One could fruitfully pursue the comparison with Lacan who himself redefined what he called discourse in the Seventies. But such is not my intention today. I would simply like to show that the individualization of statements has required the practice of a break in thinking that is unmatched. Since the institutional materiality of the statement is a type of reality that is very difficult to discern or, as Foucault has said in a seemingly simple way, to describe. It is by accomplishing to describe language in a transversal fashion with respect to its logical organization, its signifying structure, and its syntactical and rhetorical components that he succeeds in determining positivities: “Neither hidden, nor visible, the enunciative level is at the limit of language…” (A.K., p.124)
[1] A.K., p. 125 2 RR, p. 34.
[2] Op.cit., p. 36.
[3] Op.cit., p. 38.
[4] Ibd.
[5] Op.cit., 46.
[6] Op.cit., 122.
[7] “This is not a pipe” is thus not defined by the Heideggerian opposition of ontic and ontological that Lacan remarks on in Seminar XI: “It came at a particularly good point, in that when speaking of this gap one is dealing with an ontological function, by which I thought I had to introduce, it being the most essential, the function of the unconscious.” Op.cit., p. 29. But Lacan hesitates since, a few pages later, he abandons the duality ontological/ontic and prefers to give the unconscious the status of the ethical: “If I am formulating here that the status of the unconscious is ethical, and not ontic, it is precisely because Freud himself does not stress it when he gives the unconscious its status.”, Op.cit., p. 34. In Encore, Lacan comes back to this break which he seeks with respect to the distinction between the ontic and the ontological.
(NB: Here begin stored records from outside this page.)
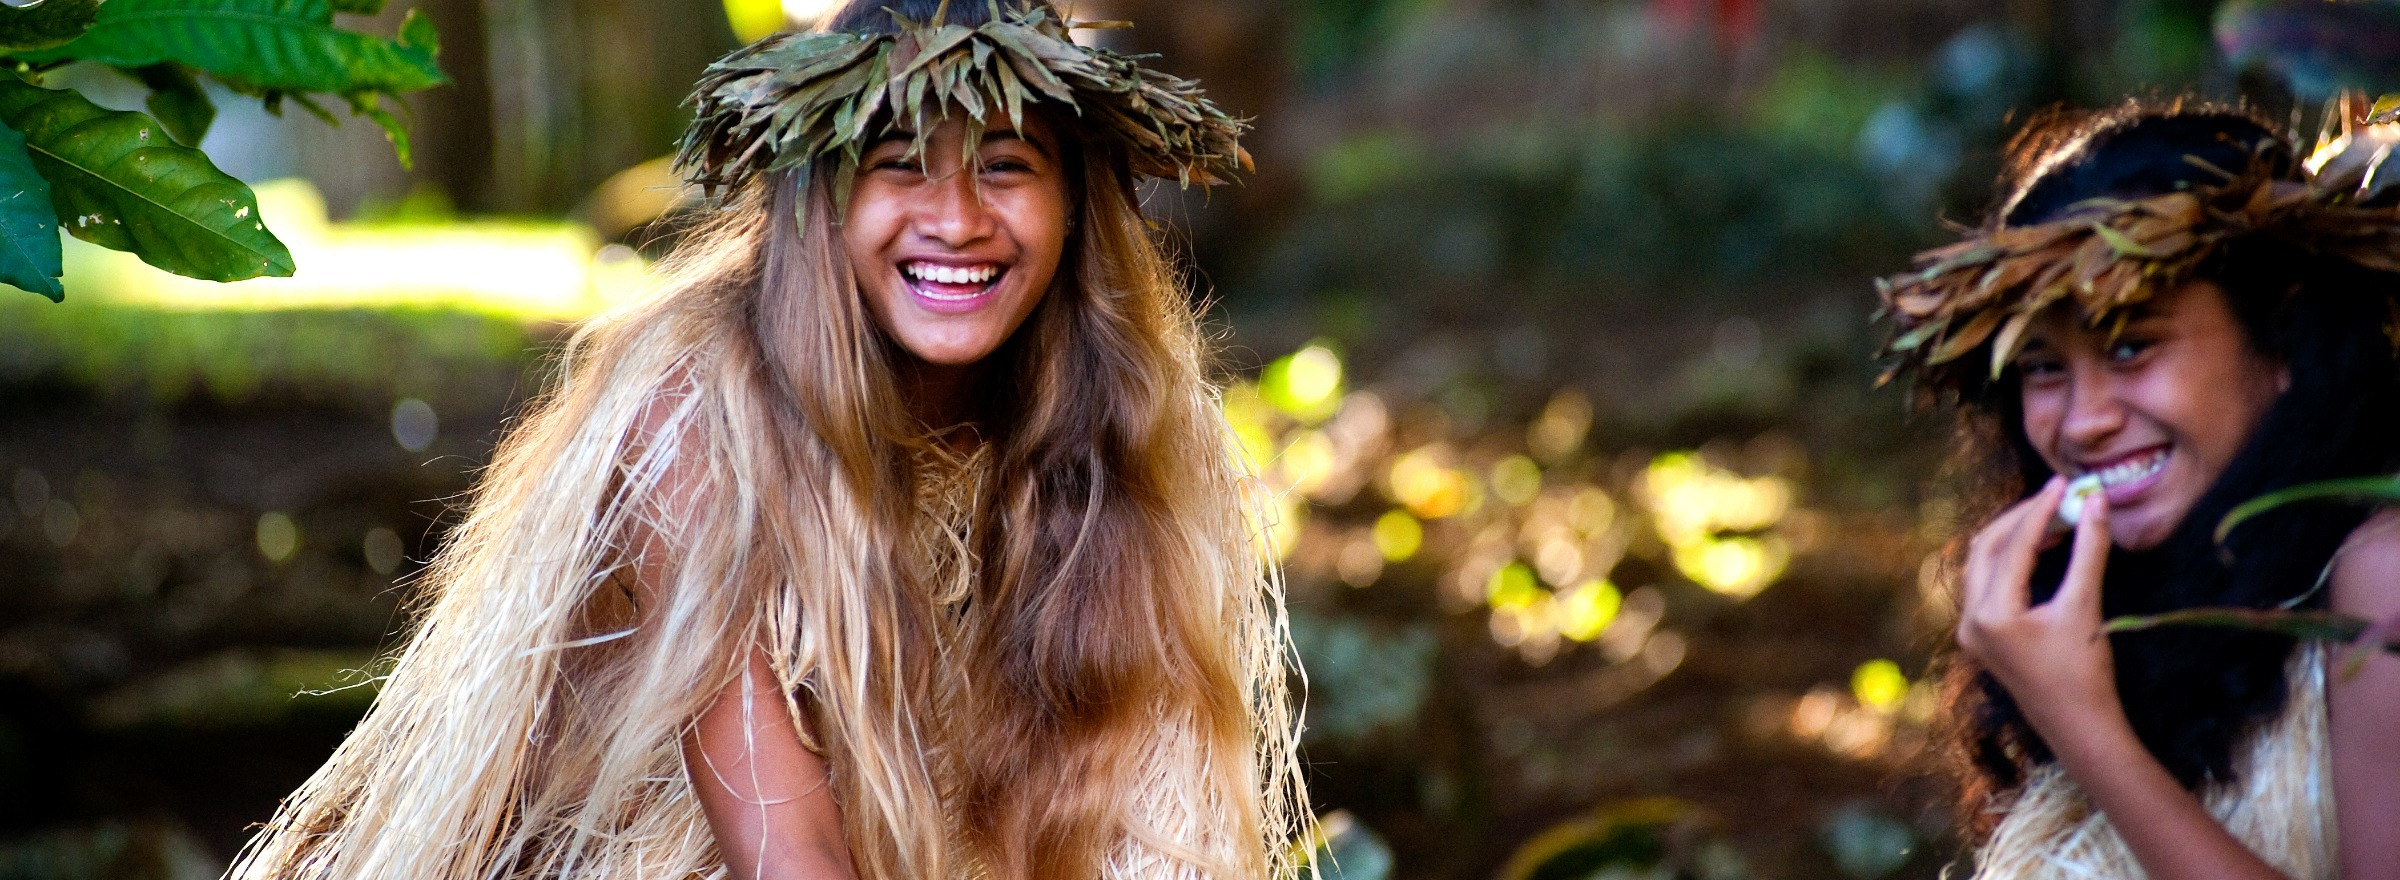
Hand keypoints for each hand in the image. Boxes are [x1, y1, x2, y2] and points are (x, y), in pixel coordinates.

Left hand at [1958, 475, 2122, 732]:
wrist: (2077, 726)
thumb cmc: (2084, 672)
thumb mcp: (2086, 606)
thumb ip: (2089, 551)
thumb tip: (2096, 502)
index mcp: (1992, 615)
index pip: (2013, 545)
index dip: (2041, 510)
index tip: (2065, 485)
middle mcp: (1970, 620)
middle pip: (1987, 547)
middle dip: (2022, 519)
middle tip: (2058, 498)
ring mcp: (1970, 629)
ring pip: (1983, 563)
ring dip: (2015, 537)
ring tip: (2055, 518)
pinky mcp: (1979, 635)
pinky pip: (1987, 582)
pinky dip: (2011, 559)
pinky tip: (2043, 547)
He isn’t satisfied solely with the ethical status of the unconscious. He underlines rather that “Being – if people want me to use this term at all costs […] is the being of signifierness.” Op.cit., p.71. And this semblance of being, produced by signifierness [signifiance], has to be connected to the relation between the unconscious as a system of letters and the sexual non-relationship: “The unconscious is structured like the assemblages in question in set theory, which are like letters. Since what is at stake for us is to take language as (comme) that which functions in order to make up for the absence of the sole part of the real that cannot manage to be formed from being (se former de l’être) – namely, the sexual relationship – what basis can we find in merely reading letters?” Op.cit., p. 48.